• [Passage]
★ ★ ★ ★

Cancers can develop from the lining of the stomach and oesophagus. They are usually one of two types, ‘adenocarcinoma’ which can occur in the stomach or oesophagus, or a ‘squamous cell carcinoma’, a cancer found in the oesophagus. Treatment can be complicated and require the input of multiple specialists and allied health members.
What happens now I have been diagnosed?
Once you have been diagnosed you will be referred to see Dr Hamer who will oversee your cancer treatment.
Cancers of the stomach and oesophagus can require different treatments depending on what sort of cancer they are, where exactly in the stomach or oesophagus they are located, and how far they have spread. Before you commence treatment, it is vital that you undergo a series of tests to work all this out as it will determine exactly which treatment is best for you.
Initial tests that may be arranged:
- CT scan. Almost all patients will undergo a CT scan to determine the size and location of the cancer.

★ ★ ★ ★

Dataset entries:

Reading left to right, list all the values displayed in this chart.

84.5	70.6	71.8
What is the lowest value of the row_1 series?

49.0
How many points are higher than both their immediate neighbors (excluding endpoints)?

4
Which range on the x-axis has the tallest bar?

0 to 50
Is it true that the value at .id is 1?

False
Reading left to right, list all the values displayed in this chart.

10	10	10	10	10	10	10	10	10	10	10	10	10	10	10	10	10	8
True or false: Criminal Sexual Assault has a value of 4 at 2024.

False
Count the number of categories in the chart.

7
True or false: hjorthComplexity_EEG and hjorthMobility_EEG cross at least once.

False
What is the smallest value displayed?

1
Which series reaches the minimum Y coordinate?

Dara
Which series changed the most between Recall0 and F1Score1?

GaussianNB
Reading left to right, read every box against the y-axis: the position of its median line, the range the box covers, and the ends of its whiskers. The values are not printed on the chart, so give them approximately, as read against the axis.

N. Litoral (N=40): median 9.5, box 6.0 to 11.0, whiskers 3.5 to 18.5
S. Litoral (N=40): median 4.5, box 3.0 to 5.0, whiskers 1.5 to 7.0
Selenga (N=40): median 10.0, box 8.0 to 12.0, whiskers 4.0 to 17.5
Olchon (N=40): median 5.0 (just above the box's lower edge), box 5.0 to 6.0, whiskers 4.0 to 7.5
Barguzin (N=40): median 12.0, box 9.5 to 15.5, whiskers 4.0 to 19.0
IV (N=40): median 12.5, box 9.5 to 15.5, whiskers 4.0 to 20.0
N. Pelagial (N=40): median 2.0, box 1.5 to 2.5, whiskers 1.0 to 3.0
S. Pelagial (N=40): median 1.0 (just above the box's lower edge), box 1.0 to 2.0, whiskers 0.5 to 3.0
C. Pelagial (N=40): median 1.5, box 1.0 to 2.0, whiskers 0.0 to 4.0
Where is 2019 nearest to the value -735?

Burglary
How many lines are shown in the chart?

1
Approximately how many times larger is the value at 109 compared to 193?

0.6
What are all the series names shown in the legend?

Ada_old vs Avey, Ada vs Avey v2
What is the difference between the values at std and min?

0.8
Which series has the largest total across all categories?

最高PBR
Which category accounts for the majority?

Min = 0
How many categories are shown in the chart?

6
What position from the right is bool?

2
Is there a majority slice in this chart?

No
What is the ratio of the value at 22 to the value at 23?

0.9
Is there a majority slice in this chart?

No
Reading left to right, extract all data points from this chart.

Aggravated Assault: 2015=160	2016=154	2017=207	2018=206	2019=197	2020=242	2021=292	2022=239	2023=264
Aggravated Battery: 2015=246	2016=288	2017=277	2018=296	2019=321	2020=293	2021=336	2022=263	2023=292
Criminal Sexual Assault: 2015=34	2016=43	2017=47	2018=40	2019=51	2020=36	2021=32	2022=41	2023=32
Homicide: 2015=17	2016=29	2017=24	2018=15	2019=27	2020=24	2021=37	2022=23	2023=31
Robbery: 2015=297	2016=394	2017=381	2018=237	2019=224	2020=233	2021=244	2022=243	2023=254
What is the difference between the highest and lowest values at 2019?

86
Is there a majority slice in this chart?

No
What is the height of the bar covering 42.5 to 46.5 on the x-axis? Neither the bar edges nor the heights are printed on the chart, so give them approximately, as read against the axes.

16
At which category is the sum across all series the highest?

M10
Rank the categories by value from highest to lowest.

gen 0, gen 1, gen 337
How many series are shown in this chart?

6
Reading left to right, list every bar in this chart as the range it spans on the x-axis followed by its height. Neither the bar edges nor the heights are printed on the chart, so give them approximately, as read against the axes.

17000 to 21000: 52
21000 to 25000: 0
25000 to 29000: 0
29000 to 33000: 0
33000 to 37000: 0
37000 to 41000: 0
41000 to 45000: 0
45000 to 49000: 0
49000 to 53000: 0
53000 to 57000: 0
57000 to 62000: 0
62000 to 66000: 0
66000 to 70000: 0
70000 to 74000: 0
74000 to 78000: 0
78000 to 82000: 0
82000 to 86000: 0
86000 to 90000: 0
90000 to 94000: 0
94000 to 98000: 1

★ ★ ★ ★

• [Task to carry out]
Pick up the text on stomach and esophageal cancer after its last sentence and keep writing it.

• [Exercise result]
- PET scan. A PET scan is a highly specialized nuclear medicine scan which can help determine if the tumour is localised to one spot, or if it has spread. Depending on what your other tests show, a lot of patients with oesophageal cancer will require this scan
- Staging laparoscopy. A staging laparoscopy is a key hole operation to have a look at your stomach from the inside. It is a day surgery operation, and can provide extra information particularly in stomach cancer cases that sometimes won’t show up on other scans.
- Endoscopy. If you have an earlier or smaller cancer, you may be referred for a specialised endoscopy. This may include an endoscopic ultrasound to look at how far through the wall of the oesophagus the tumour has spread, or an endoscopic resection where the endoscope can remove part or all of very small cancers to treat or to get further information.
With this information Dr Hamer will have a discussion with you about the likelihood of being able to cure your cancer, and which treatment will be best for you. Often your best treatment will not be just one treatment, but a combination of things to optimize your treatment. Your case will be discussed at a multidisciplinary meeting, a meeting where Dr Hamer will discuss your treatment with other specialists, including chemotherapy doctors (medical oncologists), radiotherapy doctors (radiation oncologists), pathologists (the specialists who analyze biopsies of your cancer or the cancer itself if it is removed) and radiologists (specialists responsible for interpreting the scans you have undergone).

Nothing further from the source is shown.